李普伯伯有一句话让我一辈子也忘不了,真正的振聋发聩。那是二○○一年夏天,我和女儿一起去看他们夫妇。聊天间我问:“我知道唐荣枚在美国入了教会,戈扬也很痛苦,她们都觉得自己一辈子走错了路,浪费了一生。你们怎么看自己的一生呢?是不是也觉得自己一辈子都白活了呢?”沈容阿姨想也没想:“白活了,我一辈子都白活了。白白当了一辈子共产党的宣传工具,没有做过一件有意义的事情。”
我当时愕然极了,根本没想到沈容阿姨会对自己的一生作这样彻底的否认。但是又感慨她言语间只流出愤懑而没有伤感,这让我释然。否则我这个问题让她难过得几天无法入睡,我该如何担待得起呢?李普伯伯没有接腔,我随即转向他问道:“李普伯伯您呢?您也和沈容阿姨一样吗?”
李普伯伯满脸通红,一声大吼:“共产党不亡,天理不容!”我真的是如五雷轰顶,简直不能相信自己耳朵。
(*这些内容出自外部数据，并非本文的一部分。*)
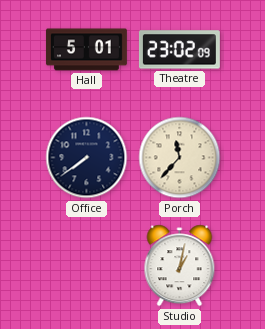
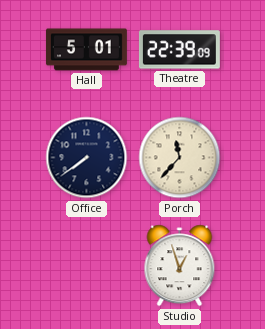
Theatre: 23:02 -> 22:39
Studio: 1:02 -> 12:57
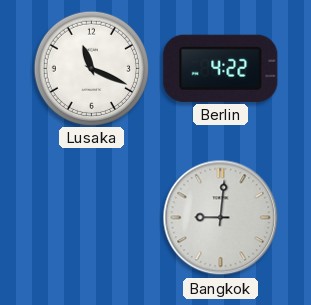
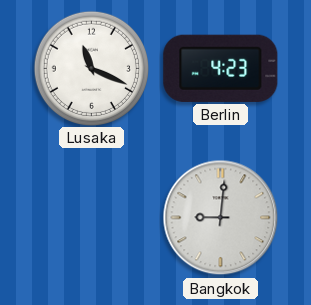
Berlin: 4:22 -> 4:23
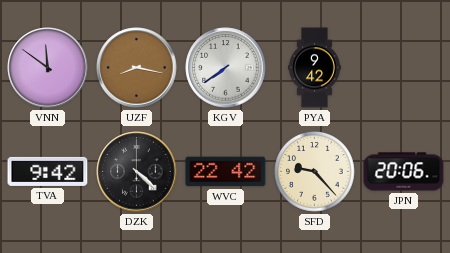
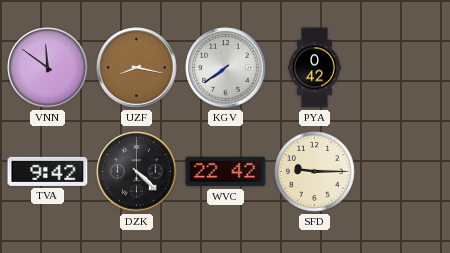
PYA: 9:42 -> 0:42
SFD: 9:23 -> 9:15
JPN: 20:06 -> none
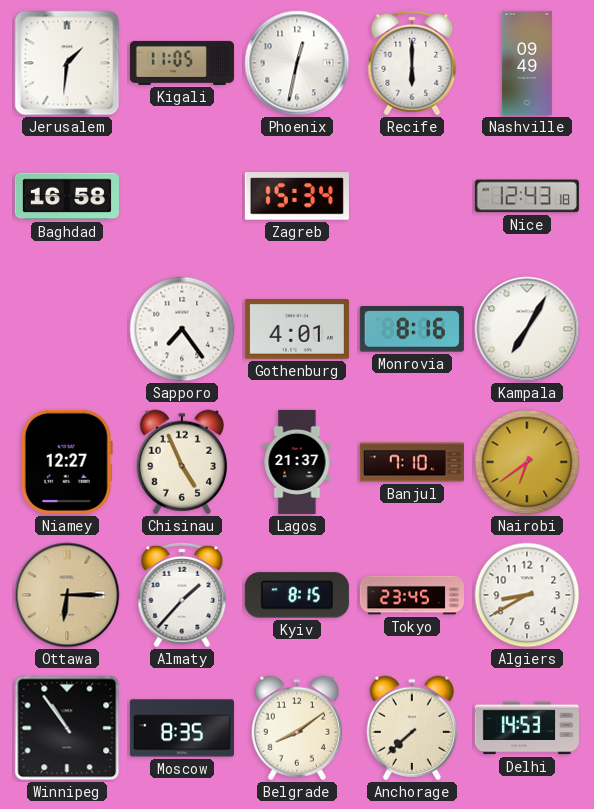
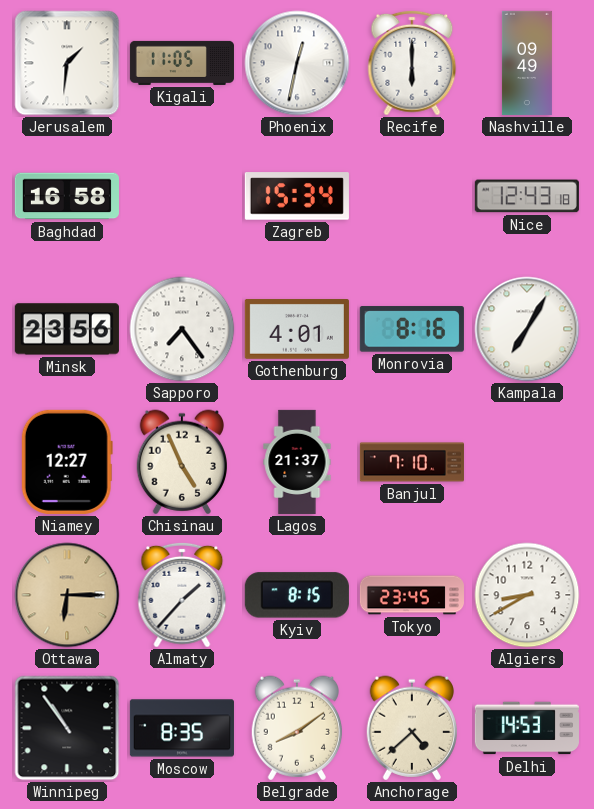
Minsk: none -> 23:56
Nairobi: 6:39 -> none
Anchorage: 7:38 -> 4:38
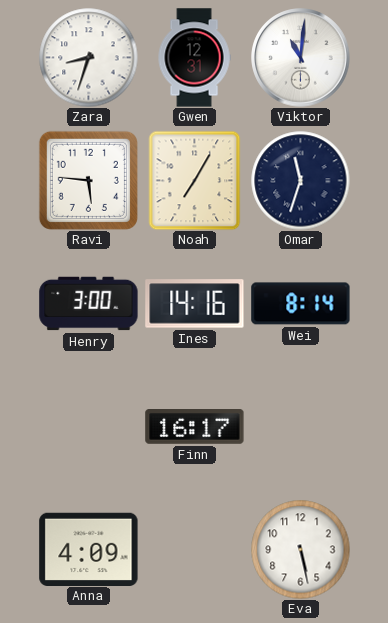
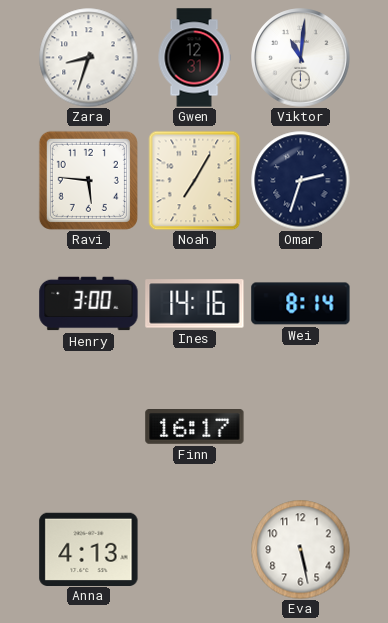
Omar: 11:33 -> 2:33
Anna: 4:09 -> 4:13
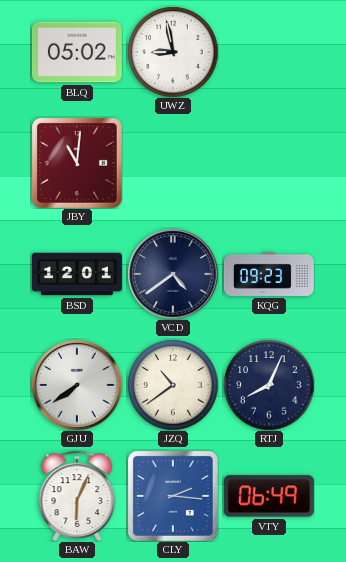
李普伯伯那张如孩童般纯真的脸上写满了我不能彻底领悟的悲伤、绝望和愤怒。那张孩童般清澈却又饱含着岁月沧桑的面容,我这一生至此只见过那一次。我一直想把李普伯伯的这句话公之于众,但是怕给他带来麻烦。现在他走了,我可以说了,仅此一句话,李普的晚年光彩照人。